For those interested, if basic laws of operations research, physics,
science and Thermodynamics isn't good enough, then Believe Sendmail!

     The ConnectionCacheTimeout ( K) option specifies the maximum time
     that any cached connection will be permitted to idle. When the idle
     time exceeds this value the connection is closed. *This number should be
     small (under ten minutes) to prevent you from grabbing too many resources
     from other hosts.

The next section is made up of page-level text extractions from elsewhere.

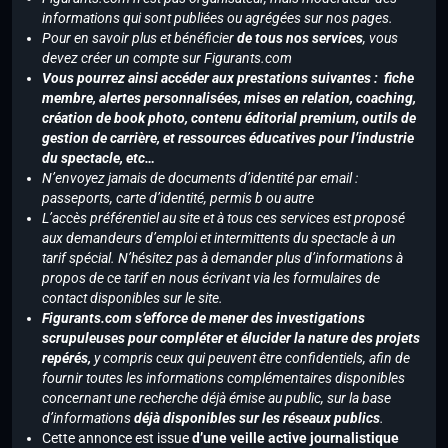
informations qui sont publiées ou agrégées sur nos pages.
Pour en savoir plus et bénéficier
de tous nos services
, vous
devez créer un compte sur Figurants.com
Vous pourrez ainsi accéder aux prestations suivantes : fiche
membre, alertes personnalisées, mises en relation, coaching,
création de book photo, contenu éditorial premium, outils de
gestion de carrière, et ressources éducatives pour l’industrie
du spectacle, etc…
N’envoyez jamais de documents d’identité par email :
passeports, carte d’identité, permis b ou autre
L’accès préférentiel au site et à tous ces services est proposé
aux demandeurs d’emploi et intermittents du spectacle à un
tarif spécial. N’hésitez pas à demander plus d’informations à
propos de ce tarif en nous écrivant via les formulaires de
contact disponibles sur le site.
Figurants.com s’efforce de mener des investigations
scrupuleuses pour compléter et élucider la nature des projets
repérés,
y compris ceux qui peuvent être confidentiels, afin de
fournir toutes les informations complémentaires disponibles
concernant une recherche déjà émise au public, sur la base
d’informations
déjà disponibles sur les réseaux publics
.
Cette annonce est issue
d’une veille active journalistique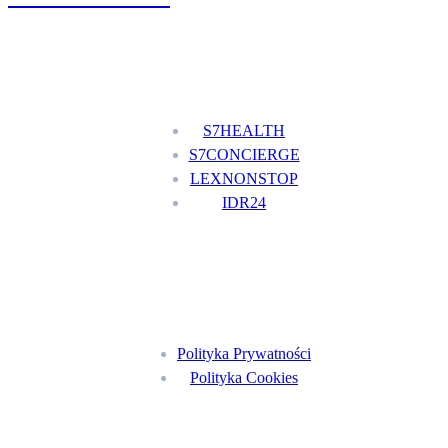
Nasze usługi
S7HEALTH
S7CONCIERGE
LEXNONSTOP
IDR24
Menu
Polityka Prywatności
Polityka Cookies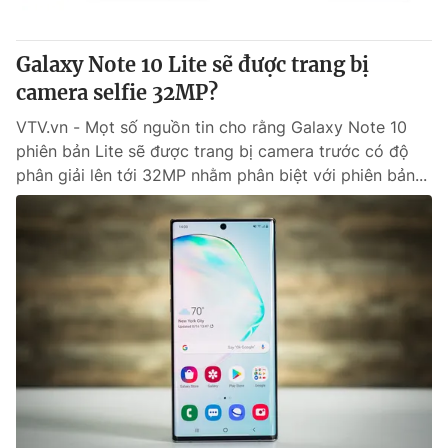
® Cấm sao chép dưới mọi hình thức nếu không có sự chấp
Galaxy Note 10 Lite sẽ được trang bị
thuận bằng văn bản. Ghi rõ nguồn VTV.vn khi phát hành lại
camera selfie 32MP?
thông tin từ website này.
VTV.vn - Mọt số nguồn tin cho rằng Galaxy Note 10
phiên bản Lite sẽ được trang bị camera trước có độ
phân giải lên tới 32MP nhằm phân biệt với phiên bản...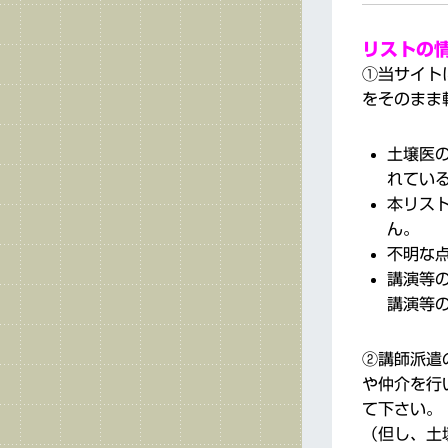
リストの
①当サイト
をそのまま
土壌医
れてい
本リス
ん。
不明な
講演等
講演等
②講師派遣
や仲介を行
て下さい。
（但し、土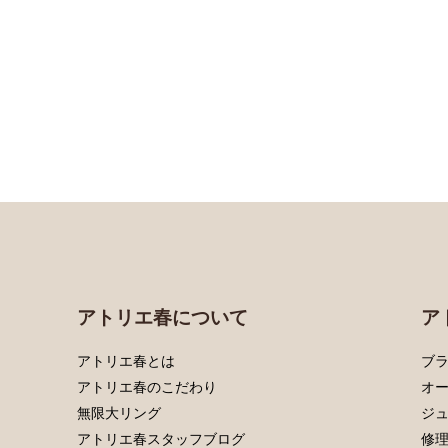
アトリエ春について
ア
アトリエ春とは
ブラ
アトリエ春のこだわり
オ
無限大リング
ジ
アトリエ春スタッフブログ
修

The default is five minutes.*

But that's the RFC5321 default anyway.  So if you're holding that up as the 
Right Way, it would seem you agree no change is actually required.

An SMTP extension that tells a server how many 
sockets/threads/processes/whatever to allocate seems like a very convenient 
denial-of-service attack to me.  It's the same discussion we had with the SIZE 
extension way back when.  The real use of it would be "no, I can't support that 
many new connections from you right now," although you've already established 
the one you have, so that's just weird.

I agree with Dave that if there's some useful thing we could document out of 
this discussion, we should.  But at the moment I'm having trouble seeing what 
that might be.  It's certainly true that a client that wants to be selfish 
could open any number of connections and hold them open, replacing any the 
server closes, regardless of what we put in any standards track or BCP 
document.  So we're only talking about "law-abiding citizens" here, and I don't 
think MTAs implementing connection caching have any reckless or malicious 
intent behind those designs, but rather are trying to improve the throughput on 
both sides, and probably did some testing of the idea before rolling it out.  
So far the industry as a whole hasn't found it to be a problem (which to me 
means it's possibly even a benefit).

If someone's really keen to do so, some comparisons between running a queue 
with connection caching and running the same queue without connection caching, 
monitoring both the client and the server for total cost, would be a good place 
to start.

And now, if I may borrow from old schoolyard antics:  NOT IT!